Snowflake’s pitch centers on bringing AI to governed enterprise data, rather than moving sensitive data out to wherever a model happens to run. The company points to Cortex AI capabilities, including text-to-SQL, summarization, sentiment analysis, and entity extraction, as the connective tissue between raw enterprise data and the agents meant to act on it. AWS supplies the compute layer underneath: Graviton processors for general workloads and GPU-backed EC2 instances for model training and inference.
The framing matters more than the marketing copy suggests. The companies winning the next phase of enterprise AI adoption will likely be the ones solving access and governance first, not the ones with the largest model.
The Multi-Cloud Question
Snowflake has spent years marketing itself as cloud-neutral, a data platform running cleanly across AWS, Azure, and Google Cloud. A $6 billion, five-year AWS commitment does not reverse the positioning. Snowflake has made no public statement about scaling back support for other clouds, and nothing in the announcement claims exclusivity.

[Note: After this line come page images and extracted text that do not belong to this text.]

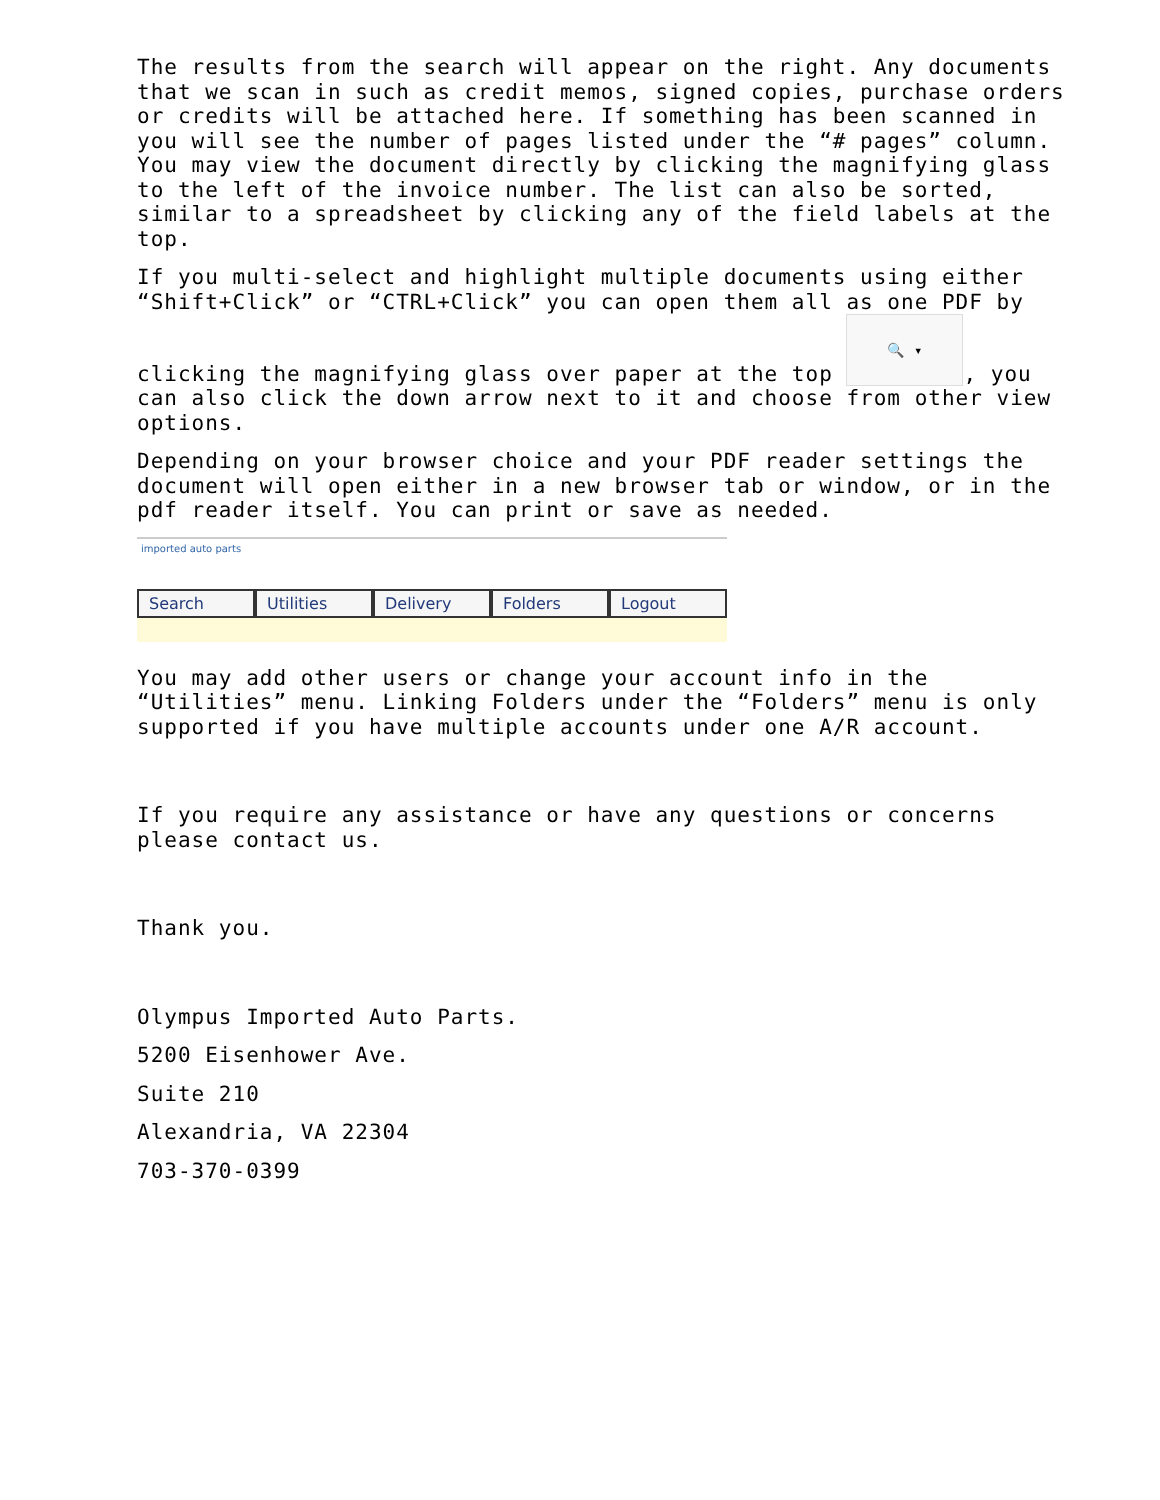The results from the search will appear on the right. Any documents that we scan in such as credit memos, signed copies, purchase orders or credits will be attached here. If something has been scanned in you will see the number of pages listed under the “# pages” column. You may view the document directly by clicking the magnifying glass to the left of the invoice number. The list can also be sorted, similar to a spreadsheet by clicking any of the field labels at the top.
If you multi-select and highlight multiple documents using either “Shift+Click” or “CTRL+Click” you can open them all as one PDF by clicking the magnifying glass over paper at the top 🔍 ▾, you can also click the down arrow next to it and choose from other view options.
Depending on your browser choice and your PDF reader settings the document will open either in a new browser tab or window, or in the pdf reader itself. You can print or save as needed.
imported auto parts
Search Utilities Delivery Folders Logout
You may add other users or change your account info in the “Utilities” menu. Linking Folders under the “Folders” menu is only supported if you have multiple accounts under one A/R account.
If you require any assistance or have any questions or concerns please contact us.
Thank you.
Olympus Imported Auto Parts.
5200 Eisenhower Ave.
Suite 210
Alexandria, VA 22304
703-370-0399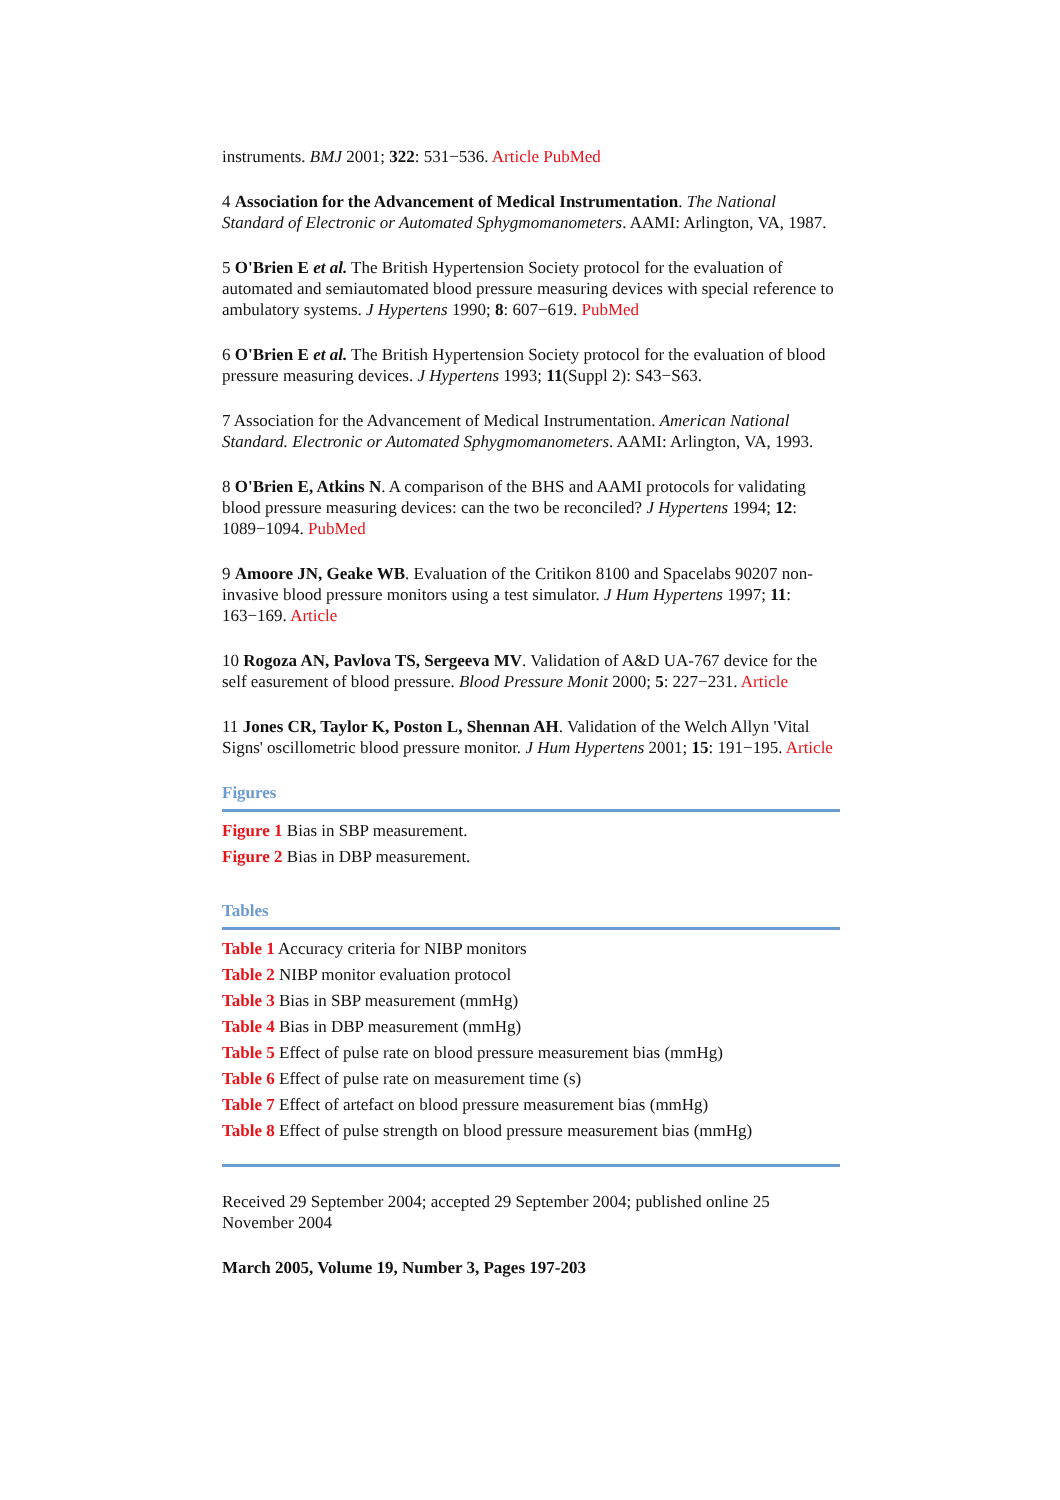instruments. BMJ 2001; 322: 531−536. Article PubMed
4 Association for the Advancement of Medical Instrumentation. The National Standard of Electronic or Automated Sphygmomanometers. AAMI: Arlington, VA, 1987.
5 O'Brien E et al. The British Hypertension Society protocol for the evaluation of automated and semiautomated blood pressure measuring devices with special reference to ambulatory systems. J Hypertens 1990; 8: 607−619. PubMed
6 O'Brien E et al. The British Hypertension Society protocol for the evaluation of blood pressure measuring devices. J Hypertens 1993; 11(Suppl 2): S43−S63.
7 Association for the Advancement of Medical Instrumentation. American National Standard. Electronic or Automated Sphygmomanometers. AAMI: Arlington, VA, 1993.
8 O'Brien E, Atkins N. A comparison of the BHS and AAMI protocols for validating blood pressure measuring devices: can the two be reconciled? J Hypertens 1994; 12: 1089−1094. PubMed
9 Amoore JN, Geake WB. Evaluation of the Critikon 8100 and Spacelabs 90207 non-invasive blood pressure monitors using a test simulator. J Hum Hypertens 1997; 11: 163−169. Article
10 Rogoza AN, Pavlova TS, Sergeeva MV. Validation of A&D UA-767 device for the self easurement of blood pressure. Blood Pressure Monit 2000; 5: 227−231. Article
11 Jones CR, Taylor K, Poston L, Shennan AH. Validation of the Welch Allyn 'Vital Signs' oscillometric blood pressure monitor. J Hum Hypertens 2001; 15: 191−195. Article
Figures
Figure 1 Bias in SBP measurement.
Figure 2 Bias in DBP measurement.
Tables
Table 1 Accuracy criteria for NIBP monitors
Table 2 NIBP monitor evaluation protocol
Table 3 Bias in SBP measurement (mmHg)
Table 4 Bias in DBP measurement (mmHg)
Table 5 Effect of pulse rate on blood pressure measurement bias (mmHg)
Table 6 Effect of pulse rate on measurement time (s)
Table 7 Effect of artefact on blood pressure measurement bias (mmHg)
Table 8 Effect of pulse strength on blood pressure measurement bias (mmHg)
Received 29 September 2004; accepted 29 September 2004; published online 25 November 2004
March 2005, Volume 19, Number 3, Pages 197-203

A deeper AWS relationship still raises a real question for customers standardized on Azure or Google Cloud, however. If the most advanced Cortex AI integrations, the fastest workload migrations, and the deepest joint engineering land on AWS first, multi-cloud optionality becomes more of a theoretical feature and less of a practical one for non-AWS customers. The tension is worth watching, not dismissing, over the next several product cycles.
Competitive Context
Place the deal against the rest of the field and the pattern sharpens. Databricks maintains cloud partnerships spanning multiple providers. Google pairs BigQuery with Vertex AI as a competing data-plus-model bundle. Microsoft offers Fabric and Azure AI as the default stack for enterprises already standardized on Microsoft tools. AWS counters with Redshift, Bedrock, and SageMaker as its native alternative to a Snowflake-on-AWS setup.

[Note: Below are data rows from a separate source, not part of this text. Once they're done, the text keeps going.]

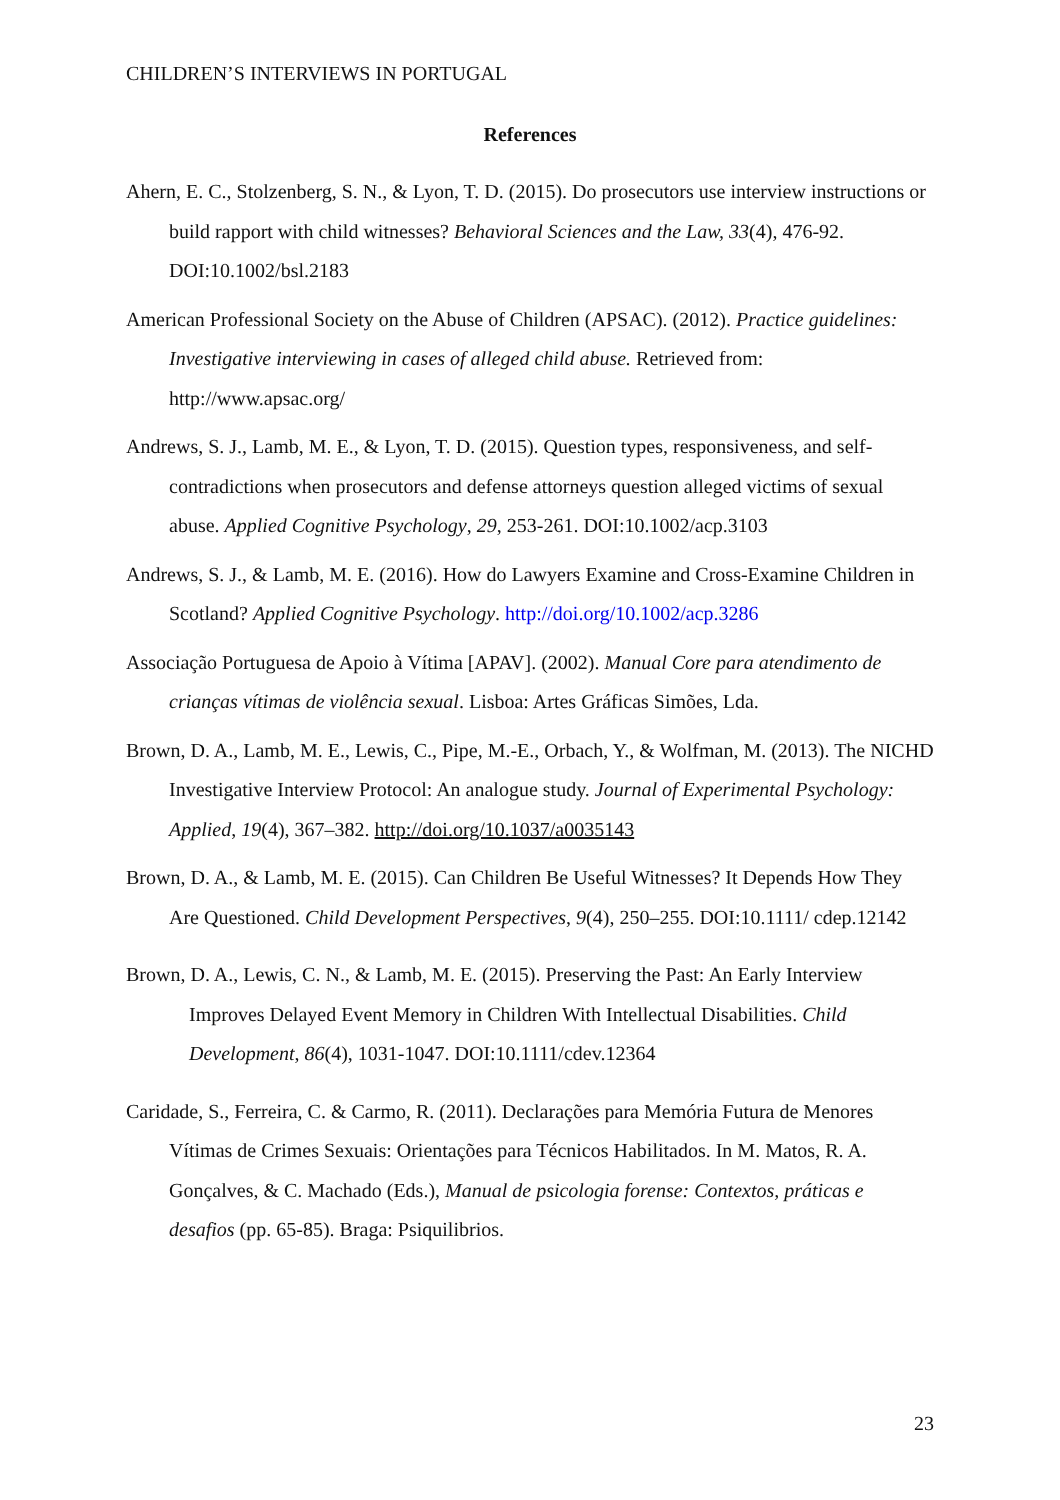CHILDREN’S INTERVIEWS IN PORTUGAL
References
Ahern, E. C., Stolzenberg, S. N., & Lyon, T. D. (2015). Do prosecutors use interview instructions or build rapport with child witnesses? Behavioral Sciences and the Law, 33(4), 476-92. DOI:10.1002/bsl.2183
American Professional Society on the Abuse of Children (APSAC). (2012). Practice guidelines: Investigative interviewing in cases of alleged child abuse. Retrieved from: http://www.apsac.org/
Andrews, S. J., Lamb, M. E., & Lyon, T. D. (2015). Question types, responsiveness, and self-contradictions when prosecutors and defense attorneys question alleged victims of sexual abuse. Applied Cognitive Psychology, 29, 253-261. DOI:10.1002/acp.3103
Andrews, S. J., & Lamb, M. E. (2016). How do Lawyers Examine and Cross-Examine Children in Scotland? Applied Cognitive Psychology. http://doi.org/10.1002/acp.3286
Associação Portuguesa de Apoio à Vítima [APAV]. (2002). Manual Core para atendimento de crianças vítimas de violência sexual. Lisboa: Artes Gráficas Simões, Lda.
Brown, D. A., Lamb, M. E., Lewis, C., Pipe, M.-E., Orbach, Y., & Wolfman, M. (2013). The NICHD Investigative Interview Protocol: An analogue study. Journal of Experimental Psychology: Applied, 19(4), 367–382. http://doi.org/10.1037/a0035143
Brown, D. A., & Lamb, M. E. (2015). Can Children Be Useful Witnesses? It Depends How They Are Questioned. Child Development Perspectives, 9(4), 250–255. DOI:10.1111/ cdep.12142
Brown, D. A., Lewis, C. N., & Lamb, M. E. (2015). Preserving the Past: An Early Interview Improves Delayed Event Memory in Children With Intellectual Disabilities. Child Development, 86(4), 1031-1047. DOI:10.1111/cdev.12364
Caridade, S., Ferreira, C. & Carmo, R. (2011). Declarações para Memória Futura de Menores Vítimas de Crimes Sexuais: Orientações para Técnicos Habilitados. In M. Matos, R. A. Gonçalves, & C. Machado (Eds.), Manual de psicologia forense: Contextos, práticas e desafios (pp. 65-85). Braga: Psiquilibrios.
23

The enterprise AI stack is consolidating around data, compute, and model access sitting closer together, not further apart. Snowflake and AWS are positioning the consolidation to favor each company, rather than forcing customers to choose one over the other.
What to Watch Next
Snowflake’s Q1 fiscal 2027 results give the deal some financial backing: revenue of $1.39 billion and product revenue of $1.33 billion, up 34 percent year over year, with more than 13,900 customers now using Snowflake’s AI Data Cloud, according to the company. None of it confirms agentic AI has reached broad production maturity inside most enterprises. It confirms vendor investment and expected demand, which is a different claim and a smaller one.

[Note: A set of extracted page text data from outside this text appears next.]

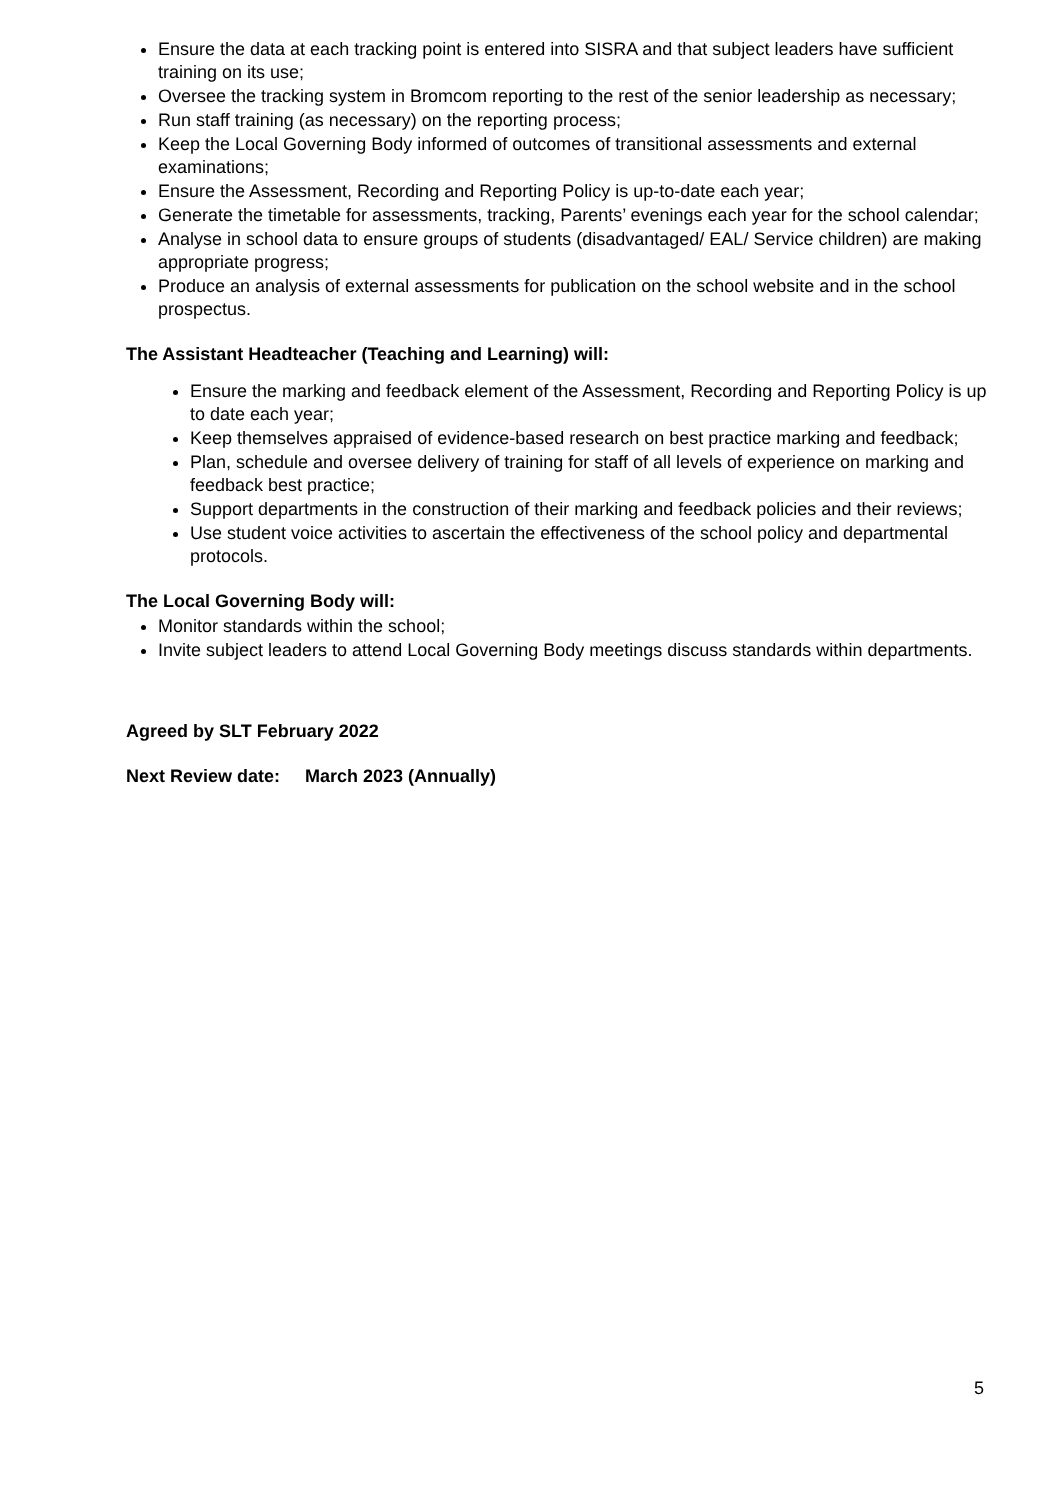Ensure the data at each tracking point is entered into SISRA and that subject leaders have sufficient training on its use;
Oversee the tracking system in Bromcom reporting to the rest of the senior leadership as necessary;
Run staff training (as necessary) on the reporting process;
Keep the Local Governing Body informed of outcomes of transitional assessments and external examinations;
Ensure the Assessment, Recording and Reporting Policy is up-to-date each year;
Generate the timetable for assessments, tracking, Parents’ evenings each year for the school calendar;
Analyse in school data to ensure groups of students (disadvantaged/ EAL/ Service children) are making appropriate progress;
Produce an analysis of external assessments for publication on the school website and in the school prospectus.
The Assistant Headteacher (Teaching and Learning) will:
Ensure the marking and feedback element of the Assessment, Recording and Reporting Policy is up to date each year;
Keep themselves appraised of evidence-based research on best practice marking and feedback;
Plan, schedule and oversee delivery of training for staff of all levels of experience on marking and feedback best practice;
Support departments in the construction of their marking and feedback policies and their reviews;
Use student voice activities to ascertain the effectiveness of the school policy and departmental protocols.
The Local Governing Body will:
Monitor standards within the school;
Invite subject leaders to attend Local Governing Body meetings discuss standards within departments.
Agreed by SLT February 2022
Next Review date: March 2023 (Annually)
5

The real test arrives over the next several quarters: whether AWS Marketplace sales keep climbing, whether customers migrate AI workloads onto Graviton-backed Snowflake infrastructure at scale, and whether Snowflake can keep its Azure and Google Cloud customers comfortable while AWS gets the deepest integration work first. The $6 billion number is a headline. Where the engineering hours go next is the story.